До меня вдруг доходит, куда же клонил этот гном.
— Я не хочу!
— Мы же с тобой обсудили альтернативу, — удивляется он. — Либо лететь в Галактику, жить полнокровно и полезно, либо киснуть дома в окружении пустых грез.
— Наверное, со своими грезами я бы мог управиться и сам.
— Видели уже, как ты мог…
Мы упираемся в глухую стену, кое-где поросшую седым от старости мохом.
— Харон, друг мой, — нежным голоском взывает в пространство Стеллан. — Дома ли вы? — Он косит на меня лукавым глазом и негромко добавляет: Конечно, дома, где же ему быть, он отсюда ни ногой.

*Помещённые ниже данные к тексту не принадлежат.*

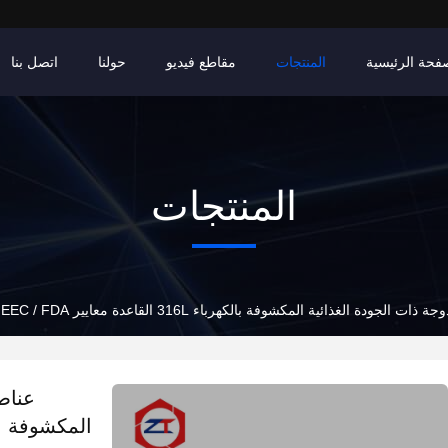
فحة الرئيسية
المنتجات
مقاطع فيديو
حولنا
اتصل بنا
المنتجات
الغذائية المكشوفة بالكهرباء 316L القاعدة معايير EEC / FDA خطر التلوث الصفر
عناص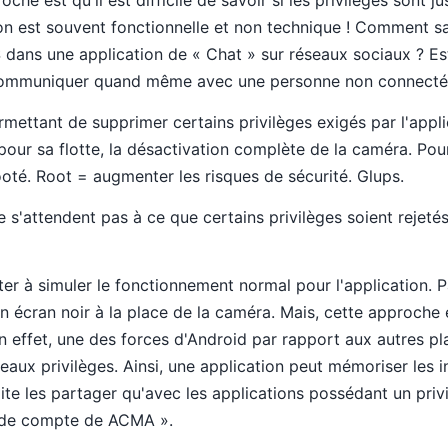
ion est souvent fonctionnelle et non technique ! Comment sav
dans une application de « Chat » sur réseaux sociaux ? Est
ommuniquer quand même avec une personne non connecté
rmettant de supprimer certains privilèges exigés par l'appl
pour sa flotte, la désactivation complète de la caméra. Pour
ooté. Root = augmenter les risques de sécurité. Glups.
e s'attendent pas à ce que certains privilèges soient rejetés
r à simuler le fonctionnement normal pour l'application. P
un écran noir à la place de la caméra. Mais, cette approche
 effet, une des forces d'Android par rapport aux autres pla
eaux privilèges. Ainsi, une application peut mémoriser les
haite les partager qu'avec les applications possédant un pri
 de compte de ACMA ».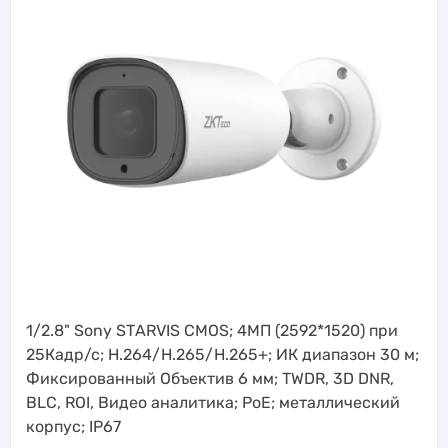
1/2.8" Sony STАRVIS CMOS; 4МП (2592*1520) при
25Кадр/с; H.264/H.265/H.265+; ИК диапазон 30 м;
Фиксированный Объектив 6 мм; TWDR, 3D DNR,
BLC, ROI, Видео аналитика; PoE; металлический
корпус; IP67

«Как Шилохвост», — неожиданно вспоминаю я, и снова накатывает волна приутихшей было тоски.
Вместо ответа часть древней каменной кладки колеблется, словно отражение в воде, и растворяется, открывая темную щель, ничем не напоминающую вход в цивилизованное жилище. Однако Стеллан, ни на миг не выпуская моего рукава, ныряет туда первым. И я, вынужденно пригибаясь, следую за ним.

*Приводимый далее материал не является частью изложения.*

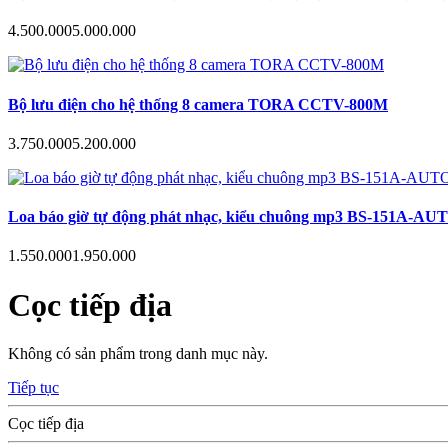
4.500.000
5.000.000
Bộ lưu điện cho hệ thống 8 camera TORA CCTV-800M
3.750.000
5.200.000
Loa báo giờ tự động phát nhạc, kiểu chuông mp3 BS-151A-AUTO hẹn
1.550.000
1.950.000
Cọc tiếp địa
Không có sản phẩm trong danh mục này.
Tiếp tục
Cọc tiếp địa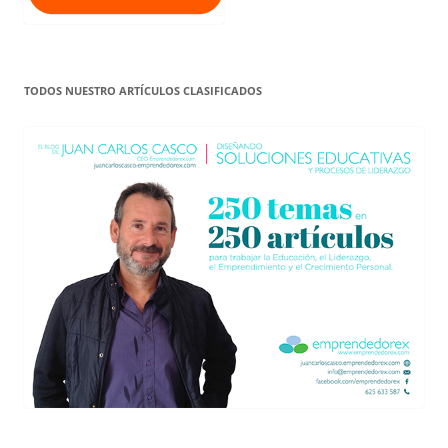
TODOS NUESTRO ARTÍCULOS CLASIFICADOS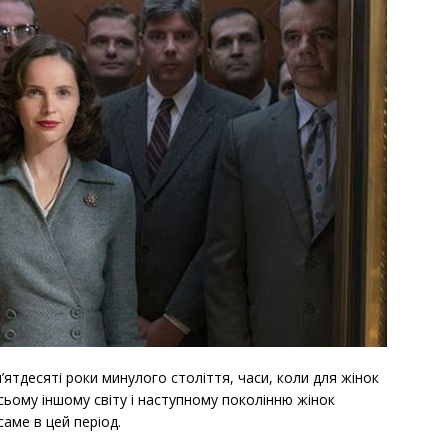
’ятдесяті роки минулого століття, часи, коли для жінок
всьому іншому світу і наступному поколінню жінок
аме в цей період.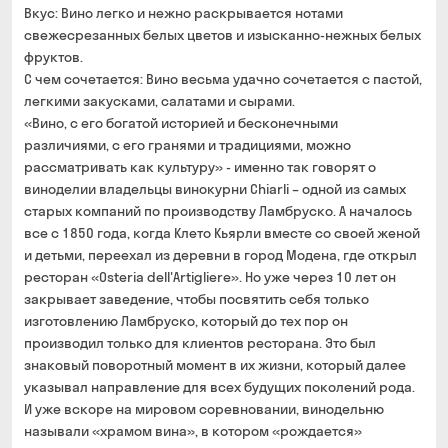
Вкус: Вино легко и нежно раскрывается нотами
свежесрезанных белых цветов и изысканно-нежных белых
фруктов.
С чем сочетается: Вино весьма удачно сочетается с пастой,
легкими закусками, салатами и сырами.
«Вино, с его богатой историей и бесконечными
различиями, с его гранями и традициями, можно
рассматривать как культуру» - именно так говорят о
виноделии владельцы винокурни Chiarli – одной из самых
старых компаний по производству Ламбруско. А началось
все с 1850 года, когда Клето Кьярли вместе со своей женой
и детьми, переехал из деревни в город Модена, где открыл
ресторан «Osteria dell'Artigliere». Но уже через 10 лет он
закрывает заведение, чтобы посвятить себя только
изготовлению Ламбруско, который до тех пор он
производил только для клиентов ресторана. Это был
знаковый поворотный момент в их жизни, который далее
указывал направление для всех будущих поколений рода.
И уже вскоре на мировом соревновании, винодельню
называли «храмом вина», в котором «рождается»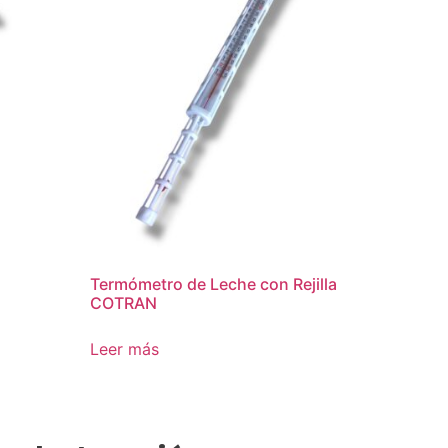
Termómetro de Leche con Rejilla
COTRAN
Leer más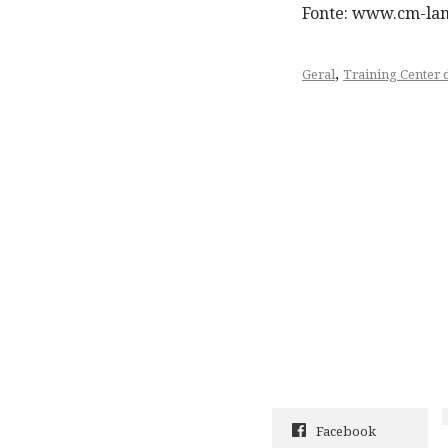
Fonte: www.cm-la
,
Geral
Training Center
Facebook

Мы попадаем внутрь слабо освещенного и потому лишенного каких-либо реальных очертаний помещения. Единственный источник света — вытянутое, как наконечник стрелы, узкое окошко с цветным витражом. Витраж изображает змееголового и змееязыкого дракона.

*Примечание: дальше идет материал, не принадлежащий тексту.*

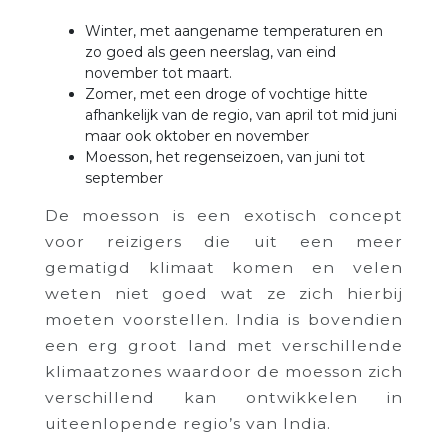
Winter, met aangename temperaturen en
zo goed als geen neerslag, van eind
november tot maart.
Zomer, met een droge of vochtige hitte
afhankelijk van de regio, van april tot mid juni
maar ook oktober en november
Moesson, het regenseizoen, van juni tot
september
De moesson is een exotisch concept
voor reizigers die uit een meer
gematigd klimaat komen en velen
weten niet goed wat ze zich hierbij
moeten voorstellen. India is bovendien
een erg groot land met verschillende
klimaatzones waardoor de moesson zich
verschillend kan ontwikkelen in
uiteenlopende regio’s van India.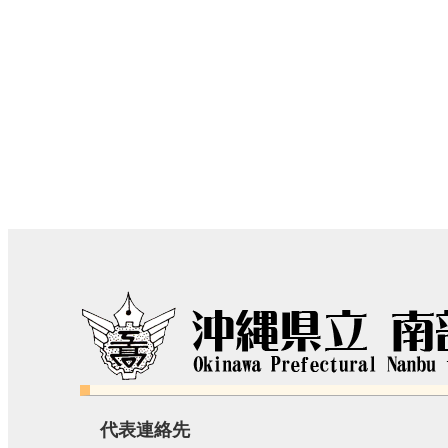
代表連絡先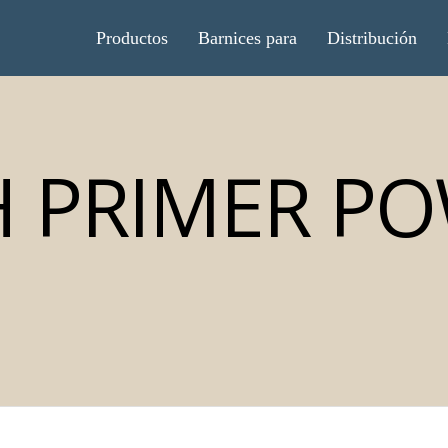
Productos
Barnices para
Distribución
 PRIMER P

— Харон, — умильно окликает Стеллан, озираясь, — не затруднит ли вас возжечь лампады?
И снова молчание в ответ. Но на стенах оживают розовые теплые огни. Бесформенное, безобъемное помещение оборачивается довольно тесной комнатушкой с несуразно высоким потолком. И без намека на уют. На полу небрежно валяется белая в черных пятнах шкура, очень старая, вытоптанная и явно неестественного происхождения. Под окном стоит громоздкий, во весь простенок, стол на ножках в виде беснующихся демонов. К нему придвинуто дубовое кресло, черное от старости, с твердой высокой спинкой. По столу небрежно разбросаны свитки пергамента и тщательно заточенные гусиные перья. В углу, в нише устроено низкое и на вид очень жесткое ложе, на котором, вольготно разметав конечности, пребывает хозяин кельи.